Exercise data:
________________

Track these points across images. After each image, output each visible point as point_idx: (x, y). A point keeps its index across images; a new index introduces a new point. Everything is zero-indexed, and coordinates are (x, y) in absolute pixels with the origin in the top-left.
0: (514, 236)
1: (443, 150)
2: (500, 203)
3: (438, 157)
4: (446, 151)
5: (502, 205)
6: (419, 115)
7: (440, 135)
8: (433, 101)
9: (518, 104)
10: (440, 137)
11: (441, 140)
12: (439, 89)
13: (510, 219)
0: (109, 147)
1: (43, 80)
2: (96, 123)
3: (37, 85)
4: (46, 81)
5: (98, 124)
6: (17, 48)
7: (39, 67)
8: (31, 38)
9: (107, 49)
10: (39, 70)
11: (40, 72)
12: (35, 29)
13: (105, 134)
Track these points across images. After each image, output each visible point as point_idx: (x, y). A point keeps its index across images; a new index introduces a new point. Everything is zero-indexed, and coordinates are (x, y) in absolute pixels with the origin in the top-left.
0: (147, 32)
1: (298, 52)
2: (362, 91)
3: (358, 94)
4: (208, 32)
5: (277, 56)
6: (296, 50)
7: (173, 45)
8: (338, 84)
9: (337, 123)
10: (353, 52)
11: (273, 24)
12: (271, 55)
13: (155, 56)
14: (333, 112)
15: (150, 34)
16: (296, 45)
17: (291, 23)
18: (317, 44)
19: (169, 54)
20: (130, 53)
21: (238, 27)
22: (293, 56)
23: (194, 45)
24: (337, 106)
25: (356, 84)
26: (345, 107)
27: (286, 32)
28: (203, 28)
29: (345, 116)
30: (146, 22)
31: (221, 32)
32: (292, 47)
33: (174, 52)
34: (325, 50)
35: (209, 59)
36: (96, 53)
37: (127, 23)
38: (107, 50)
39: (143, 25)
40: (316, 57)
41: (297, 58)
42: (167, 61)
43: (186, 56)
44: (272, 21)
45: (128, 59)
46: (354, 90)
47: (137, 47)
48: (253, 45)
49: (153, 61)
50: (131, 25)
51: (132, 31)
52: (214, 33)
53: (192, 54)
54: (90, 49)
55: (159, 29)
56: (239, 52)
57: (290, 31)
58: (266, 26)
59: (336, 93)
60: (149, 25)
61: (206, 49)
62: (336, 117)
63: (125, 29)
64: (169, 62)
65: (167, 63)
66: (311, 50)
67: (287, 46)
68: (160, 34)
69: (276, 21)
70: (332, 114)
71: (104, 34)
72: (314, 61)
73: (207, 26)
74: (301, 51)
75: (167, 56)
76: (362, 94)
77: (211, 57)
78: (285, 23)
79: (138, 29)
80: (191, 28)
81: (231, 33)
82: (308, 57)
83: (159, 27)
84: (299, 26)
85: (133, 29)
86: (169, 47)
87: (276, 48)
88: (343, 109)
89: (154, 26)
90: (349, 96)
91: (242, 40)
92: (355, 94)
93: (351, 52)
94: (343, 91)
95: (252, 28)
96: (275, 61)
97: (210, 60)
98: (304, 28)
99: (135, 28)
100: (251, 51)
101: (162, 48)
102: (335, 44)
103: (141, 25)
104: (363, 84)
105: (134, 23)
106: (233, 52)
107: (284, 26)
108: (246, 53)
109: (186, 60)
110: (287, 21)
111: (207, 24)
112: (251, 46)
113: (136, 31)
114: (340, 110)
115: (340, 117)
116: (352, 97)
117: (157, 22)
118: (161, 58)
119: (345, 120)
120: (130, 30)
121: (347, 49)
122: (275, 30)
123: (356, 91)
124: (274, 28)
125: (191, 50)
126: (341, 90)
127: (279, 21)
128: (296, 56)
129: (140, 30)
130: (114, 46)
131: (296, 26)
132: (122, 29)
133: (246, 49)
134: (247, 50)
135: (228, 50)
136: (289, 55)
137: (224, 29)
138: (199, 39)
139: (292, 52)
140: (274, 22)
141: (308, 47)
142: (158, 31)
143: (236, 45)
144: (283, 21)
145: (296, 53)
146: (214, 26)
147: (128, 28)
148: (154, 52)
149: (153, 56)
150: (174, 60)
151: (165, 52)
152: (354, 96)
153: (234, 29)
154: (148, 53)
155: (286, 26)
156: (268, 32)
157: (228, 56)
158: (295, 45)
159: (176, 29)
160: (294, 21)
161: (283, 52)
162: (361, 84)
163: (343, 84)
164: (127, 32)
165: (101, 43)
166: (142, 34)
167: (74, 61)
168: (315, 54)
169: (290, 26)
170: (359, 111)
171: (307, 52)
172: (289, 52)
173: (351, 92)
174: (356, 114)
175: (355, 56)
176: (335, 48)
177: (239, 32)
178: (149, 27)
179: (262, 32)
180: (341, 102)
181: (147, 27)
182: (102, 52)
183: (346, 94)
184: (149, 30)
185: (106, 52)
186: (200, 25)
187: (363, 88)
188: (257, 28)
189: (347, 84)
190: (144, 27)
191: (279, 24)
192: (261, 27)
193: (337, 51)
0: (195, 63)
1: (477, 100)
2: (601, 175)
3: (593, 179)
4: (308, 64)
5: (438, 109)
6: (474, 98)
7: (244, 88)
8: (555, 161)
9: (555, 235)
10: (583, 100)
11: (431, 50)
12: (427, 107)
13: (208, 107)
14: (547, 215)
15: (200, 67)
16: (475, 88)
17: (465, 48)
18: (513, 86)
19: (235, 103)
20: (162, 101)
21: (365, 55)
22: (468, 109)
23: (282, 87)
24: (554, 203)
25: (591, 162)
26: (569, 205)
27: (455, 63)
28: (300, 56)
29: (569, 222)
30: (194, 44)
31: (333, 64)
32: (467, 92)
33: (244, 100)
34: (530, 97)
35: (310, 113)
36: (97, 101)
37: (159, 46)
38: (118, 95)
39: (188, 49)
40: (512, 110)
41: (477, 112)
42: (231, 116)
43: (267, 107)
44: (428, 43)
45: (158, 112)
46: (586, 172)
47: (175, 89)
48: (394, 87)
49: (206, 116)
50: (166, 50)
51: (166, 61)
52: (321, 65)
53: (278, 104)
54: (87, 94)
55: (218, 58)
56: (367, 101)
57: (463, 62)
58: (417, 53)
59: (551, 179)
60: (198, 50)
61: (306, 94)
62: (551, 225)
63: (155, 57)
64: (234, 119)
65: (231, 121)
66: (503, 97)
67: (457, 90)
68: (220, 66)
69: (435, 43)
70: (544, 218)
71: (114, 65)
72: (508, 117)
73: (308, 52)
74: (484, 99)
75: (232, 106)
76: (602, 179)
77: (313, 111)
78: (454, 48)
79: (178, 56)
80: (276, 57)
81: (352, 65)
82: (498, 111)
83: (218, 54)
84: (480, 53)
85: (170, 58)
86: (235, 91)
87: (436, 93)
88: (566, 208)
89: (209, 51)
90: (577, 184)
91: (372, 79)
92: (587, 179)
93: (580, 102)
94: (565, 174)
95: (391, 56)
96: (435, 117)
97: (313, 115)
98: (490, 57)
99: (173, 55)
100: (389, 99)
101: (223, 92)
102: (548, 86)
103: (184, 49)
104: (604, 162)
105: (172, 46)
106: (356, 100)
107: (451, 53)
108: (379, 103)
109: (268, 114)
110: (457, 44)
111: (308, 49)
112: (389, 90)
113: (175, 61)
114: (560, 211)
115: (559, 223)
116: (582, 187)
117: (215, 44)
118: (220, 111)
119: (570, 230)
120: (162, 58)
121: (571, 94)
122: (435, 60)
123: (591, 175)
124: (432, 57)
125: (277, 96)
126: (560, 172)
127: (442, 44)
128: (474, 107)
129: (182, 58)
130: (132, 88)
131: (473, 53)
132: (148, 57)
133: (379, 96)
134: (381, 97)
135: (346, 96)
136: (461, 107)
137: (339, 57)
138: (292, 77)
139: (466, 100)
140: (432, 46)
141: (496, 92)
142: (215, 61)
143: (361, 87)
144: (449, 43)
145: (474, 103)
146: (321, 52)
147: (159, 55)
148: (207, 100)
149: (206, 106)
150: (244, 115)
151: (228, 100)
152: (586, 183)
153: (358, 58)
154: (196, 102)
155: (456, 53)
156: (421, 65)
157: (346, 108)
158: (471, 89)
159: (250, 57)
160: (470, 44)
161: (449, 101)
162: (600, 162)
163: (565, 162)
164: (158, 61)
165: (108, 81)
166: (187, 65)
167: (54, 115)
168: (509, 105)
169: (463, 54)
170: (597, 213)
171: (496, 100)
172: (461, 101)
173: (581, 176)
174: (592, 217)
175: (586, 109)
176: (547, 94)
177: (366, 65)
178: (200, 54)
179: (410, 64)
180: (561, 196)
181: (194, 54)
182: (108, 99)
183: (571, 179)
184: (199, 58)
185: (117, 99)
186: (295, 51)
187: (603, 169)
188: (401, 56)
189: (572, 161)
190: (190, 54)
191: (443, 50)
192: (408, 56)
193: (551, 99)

________________

Exercise brief:
Starting at the line that has "81: (231, 33)" and ending at the line that has "192: (261, 27)", please write out the lines above exactly, leaving out all others.

Your solution:
81: (231, 33)
82: (308, 57)
83: (159, 27)
84: (299, 26)
85: (133, 29)
86: (169, 47)
87: (276, 48)
88: (343, 109)
89: (154, 26)
90: (349, 96)
91: (242, 40)
92: (355, 94)
93: (351, 52)
94: (343, 91)
95: (252, 28)
96: (275, 61)
97: (210, 60)
98: (304, 28)
99: (135, 28)
100: (251, 51)
101: (162, 48)
102: (335, 44)
103: (141, 25)
104: (363, 84)
105: (134, 23)
106: (233, 52)
107: (284, 26)
108: (246, 53)
109: (186, 60)
110: (287, 21)
111: (207, 24)
112: (251, 46)
113: (136, 31)
114: (340, 110)
115: (340, 117)
116: (352, 97)
117: (157, 22)
118: (161, 58)
119: (345, 120)
120: (130, 30)
121: (347, 49)
122: (275, 30)
123: (356, 91)
124: (274, 28)
125: (191, 50)
126: (341, 90)
127: (279, 21)
128: (296, 56)
129: (140, 30)
130: (114, 46)
131: (296, 26)
132: (122, 29)
133: (246, 49)
134: (247, 50)
135: (228, 50)
136: (289, 55)
137: (224, 29)
138: (199, 39)
139: (292, 52)
140: (274, 22)
141: (308, 47)
142: (158, 31)
143: (236, 45)
144: (283, 21)
145: (296, 53)
146: (214, 26)
147: (128, 28)
148: (154, 52)
149: (153, 56)
150: (174, 60)
151: (165, 52)
152: (354, 96)
153: (234, 29)
154: (148, 53)
155: (286, 26)
156: (268, 32)
157: (228, 56)
158: (295, 45)
159: (176, 29)
160: (294, 21)
161: (283, 52)
162: (361, 84)
163: (343, 84)
164: (127, 32)
165: (101, 43)
166: (142, 34)
167: (74, 61)
168: (315, 54)
169: (290, 26)
170: (359, 111)
171: (307, 52)
172: (289, 52)
173: (351, 92)
174: (356, 114)
175: (355, 56)
176: (335, 48)
177: (239, 32)
178: (149, 27)
179: (262, 32)
180: (341, 102)
181: (147, 27)
182: (102, 52)
183: (346, 94)
184: (149, 30)
185: (106, 52)
186: (200, 25)
187: (363, 88)
188: (257, 28)
189: (347, 84)
190: (144, 27)
191: (279, 24)
192: (261, 27)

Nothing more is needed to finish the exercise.